In the past, we've had to move data from the source where it originated to the place where it would be processed and analyzed. For example, LambdaRail was a high-speed network designed for moving large data files over long distances. Grid FTP was developed for the same purpose. Sometimes moving data was as simple as getting in your car with a hard drive. Not anymore. Now we bring the compute power to where the data resides.
My name is Mike McCarty. I'm a senior software engineer, focused on big data application and visualizations.
LambdaRail -- Moving Data From the Source
In the past, we've had to move data from the sources where it's produced to the computing facilities. So, we used to have a number of different methods for doing this across organizations, even spanning the continent. So, for example, LambdaRail was an old high-speed network, and you could get time on LambdaRail to transfer your large data files from one side of the coast to the other. And you'd get all the bandwidth during that time to transfer massive data sets.

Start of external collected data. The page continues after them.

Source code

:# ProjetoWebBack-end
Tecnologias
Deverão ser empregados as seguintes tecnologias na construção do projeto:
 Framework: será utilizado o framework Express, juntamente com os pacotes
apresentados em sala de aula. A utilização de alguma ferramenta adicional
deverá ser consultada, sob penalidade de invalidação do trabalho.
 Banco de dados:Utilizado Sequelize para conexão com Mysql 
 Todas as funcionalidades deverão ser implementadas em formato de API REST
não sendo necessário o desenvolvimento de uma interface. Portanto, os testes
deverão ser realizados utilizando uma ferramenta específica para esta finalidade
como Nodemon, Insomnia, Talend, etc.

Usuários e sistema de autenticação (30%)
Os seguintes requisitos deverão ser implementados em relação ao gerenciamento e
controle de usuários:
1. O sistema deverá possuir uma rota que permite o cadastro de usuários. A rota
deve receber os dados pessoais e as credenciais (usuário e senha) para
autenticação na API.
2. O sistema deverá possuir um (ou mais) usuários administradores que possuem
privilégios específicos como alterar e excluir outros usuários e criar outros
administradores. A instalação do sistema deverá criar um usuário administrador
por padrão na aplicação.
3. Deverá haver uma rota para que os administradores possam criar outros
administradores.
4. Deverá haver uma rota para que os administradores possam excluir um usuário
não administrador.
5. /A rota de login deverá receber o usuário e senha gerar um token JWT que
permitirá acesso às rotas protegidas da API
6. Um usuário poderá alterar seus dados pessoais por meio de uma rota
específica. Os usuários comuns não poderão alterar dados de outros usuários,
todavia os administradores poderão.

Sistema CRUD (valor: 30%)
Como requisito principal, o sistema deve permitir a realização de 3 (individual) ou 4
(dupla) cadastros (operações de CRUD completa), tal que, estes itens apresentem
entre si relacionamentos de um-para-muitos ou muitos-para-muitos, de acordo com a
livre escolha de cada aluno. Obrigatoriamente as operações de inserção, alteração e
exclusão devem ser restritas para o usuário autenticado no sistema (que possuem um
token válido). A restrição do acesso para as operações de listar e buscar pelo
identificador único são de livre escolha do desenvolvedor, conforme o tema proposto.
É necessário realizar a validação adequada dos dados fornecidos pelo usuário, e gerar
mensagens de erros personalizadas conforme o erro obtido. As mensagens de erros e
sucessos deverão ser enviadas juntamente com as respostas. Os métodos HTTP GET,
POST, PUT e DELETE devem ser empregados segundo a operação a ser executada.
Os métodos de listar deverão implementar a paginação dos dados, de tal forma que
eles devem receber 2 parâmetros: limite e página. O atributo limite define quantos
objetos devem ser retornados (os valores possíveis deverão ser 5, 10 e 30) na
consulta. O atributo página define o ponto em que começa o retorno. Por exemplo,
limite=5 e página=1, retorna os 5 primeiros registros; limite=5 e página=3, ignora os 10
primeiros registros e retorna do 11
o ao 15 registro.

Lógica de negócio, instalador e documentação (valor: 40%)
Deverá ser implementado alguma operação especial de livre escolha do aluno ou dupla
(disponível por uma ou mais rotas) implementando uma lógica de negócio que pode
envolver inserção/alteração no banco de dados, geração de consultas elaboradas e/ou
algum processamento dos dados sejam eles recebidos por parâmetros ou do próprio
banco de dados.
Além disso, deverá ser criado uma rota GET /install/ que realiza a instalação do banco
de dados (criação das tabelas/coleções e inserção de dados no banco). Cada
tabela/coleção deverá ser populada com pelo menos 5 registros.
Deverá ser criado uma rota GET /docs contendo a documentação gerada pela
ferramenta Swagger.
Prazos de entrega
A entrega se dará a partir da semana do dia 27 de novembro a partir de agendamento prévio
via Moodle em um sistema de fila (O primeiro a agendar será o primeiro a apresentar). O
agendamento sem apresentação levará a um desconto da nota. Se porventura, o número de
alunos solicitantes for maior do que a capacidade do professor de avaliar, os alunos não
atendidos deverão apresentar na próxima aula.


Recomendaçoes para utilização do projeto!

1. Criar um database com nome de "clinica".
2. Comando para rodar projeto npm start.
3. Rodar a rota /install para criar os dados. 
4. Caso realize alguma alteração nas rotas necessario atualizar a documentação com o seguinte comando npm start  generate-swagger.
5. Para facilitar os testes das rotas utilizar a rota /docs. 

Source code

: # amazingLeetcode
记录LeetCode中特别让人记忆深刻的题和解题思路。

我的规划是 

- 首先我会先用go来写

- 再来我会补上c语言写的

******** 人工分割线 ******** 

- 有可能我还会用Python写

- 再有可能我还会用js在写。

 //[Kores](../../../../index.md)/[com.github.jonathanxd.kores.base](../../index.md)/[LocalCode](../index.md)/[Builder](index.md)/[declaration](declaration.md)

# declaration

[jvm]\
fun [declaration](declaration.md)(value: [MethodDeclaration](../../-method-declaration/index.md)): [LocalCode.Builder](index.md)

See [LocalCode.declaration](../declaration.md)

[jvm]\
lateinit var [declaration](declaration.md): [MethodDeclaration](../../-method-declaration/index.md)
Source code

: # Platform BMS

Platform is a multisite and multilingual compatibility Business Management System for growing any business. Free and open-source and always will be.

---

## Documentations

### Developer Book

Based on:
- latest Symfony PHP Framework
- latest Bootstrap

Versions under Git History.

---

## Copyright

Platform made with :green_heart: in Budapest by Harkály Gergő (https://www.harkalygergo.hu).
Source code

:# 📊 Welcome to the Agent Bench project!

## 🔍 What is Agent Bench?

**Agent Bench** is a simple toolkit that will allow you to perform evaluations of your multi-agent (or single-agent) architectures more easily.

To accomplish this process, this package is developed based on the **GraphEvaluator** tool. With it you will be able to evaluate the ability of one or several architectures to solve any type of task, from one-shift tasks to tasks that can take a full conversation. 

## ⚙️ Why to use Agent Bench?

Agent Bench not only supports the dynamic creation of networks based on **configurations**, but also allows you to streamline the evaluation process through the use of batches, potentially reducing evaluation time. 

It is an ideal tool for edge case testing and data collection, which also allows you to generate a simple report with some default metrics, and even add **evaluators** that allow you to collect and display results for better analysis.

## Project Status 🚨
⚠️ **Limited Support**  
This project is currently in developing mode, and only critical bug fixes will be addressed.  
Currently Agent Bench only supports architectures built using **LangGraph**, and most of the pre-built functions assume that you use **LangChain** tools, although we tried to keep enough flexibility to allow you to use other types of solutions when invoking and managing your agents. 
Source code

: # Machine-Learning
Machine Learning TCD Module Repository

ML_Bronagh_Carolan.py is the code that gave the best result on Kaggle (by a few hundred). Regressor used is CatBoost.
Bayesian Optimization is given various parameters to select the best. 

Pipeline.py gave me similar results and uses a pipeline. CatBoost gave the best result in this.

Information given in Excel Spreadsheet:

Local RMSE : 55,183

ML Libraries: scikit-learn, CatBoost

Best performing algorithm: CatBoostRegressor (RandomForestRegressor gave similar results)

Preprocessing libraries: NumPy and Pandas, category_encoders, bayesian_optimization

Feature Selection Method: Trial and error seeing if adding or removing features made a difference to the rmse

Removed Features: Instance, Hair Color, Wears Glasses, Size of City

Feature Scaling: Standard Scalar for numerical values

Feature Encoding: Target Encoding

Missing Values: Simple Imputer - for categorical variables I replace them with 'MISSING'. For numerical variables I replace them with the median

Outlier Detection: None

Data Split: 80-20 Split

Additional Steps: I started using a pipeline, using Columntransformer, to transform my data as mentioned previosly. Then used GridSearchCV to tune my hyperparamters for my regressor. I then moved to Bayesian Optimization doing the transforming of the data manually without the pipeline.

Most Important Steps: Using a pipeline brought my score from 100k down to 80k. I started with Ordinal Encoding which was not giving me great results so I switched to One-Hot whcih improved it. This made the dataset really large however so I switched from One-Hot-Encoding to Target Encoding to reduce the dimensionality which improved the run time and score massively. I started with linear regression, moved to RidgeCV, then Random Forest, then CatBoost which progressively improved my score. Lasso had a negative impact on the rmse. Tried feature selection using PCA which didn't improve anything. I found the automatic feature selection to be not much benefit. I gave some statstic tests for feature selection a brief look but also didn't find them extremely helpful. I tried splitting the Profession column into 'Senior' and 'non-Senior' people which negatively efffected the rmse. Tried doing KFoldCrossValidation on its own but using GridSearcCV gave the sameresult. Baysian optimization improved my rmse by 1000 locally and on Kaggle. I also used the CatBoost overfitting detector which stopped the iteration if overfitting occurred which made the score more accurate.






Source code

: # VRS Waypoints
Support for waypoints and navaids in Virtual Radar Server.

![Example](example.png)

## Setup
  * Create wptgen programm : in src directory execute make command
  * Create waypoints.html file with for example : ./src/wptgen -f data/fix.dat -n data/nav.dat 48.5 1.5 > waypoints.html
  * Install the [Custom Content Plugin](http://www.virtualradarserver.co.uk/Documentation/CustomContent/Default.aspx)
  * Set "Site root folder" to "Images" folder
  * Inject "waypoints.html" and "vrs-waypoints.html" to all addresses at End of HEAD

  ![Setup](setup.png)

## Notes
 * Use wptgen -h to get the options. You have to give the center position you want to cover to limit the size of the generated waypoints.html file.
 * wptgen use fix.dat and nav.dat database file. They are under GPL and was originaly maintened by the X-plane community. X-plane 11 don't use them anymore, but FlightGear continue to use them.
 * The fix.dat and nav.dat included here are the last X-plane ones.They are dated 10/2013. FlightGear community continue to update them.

Also, GridFTP, for example, was developed for transferring the data sets. If the session would time out for whatever reason, you could pick it back up later and continue the transfer. Even resorted to shipping hard drives -- I've literally driven hard drives in my car to transfer data from the source from where it was produced to the computing facility where it's gonna be processed.
Bring Computing to the Data in Spark and Hadoop
So, today, it's a bit different. We're now bringing the compute power to the data and where the data is living. And that's one of the great things about the cloud and having your data in the cloud using platforms like Hadoop and Spark to process the data where it lives so we don't have to move it. Traditional BI tools aren't really gonna scale to the data volumes that we're talking about here. So, in my opinion, organizations need to focus on building the next generation BI tools and deploy them on top of these new computing environments in order to scale.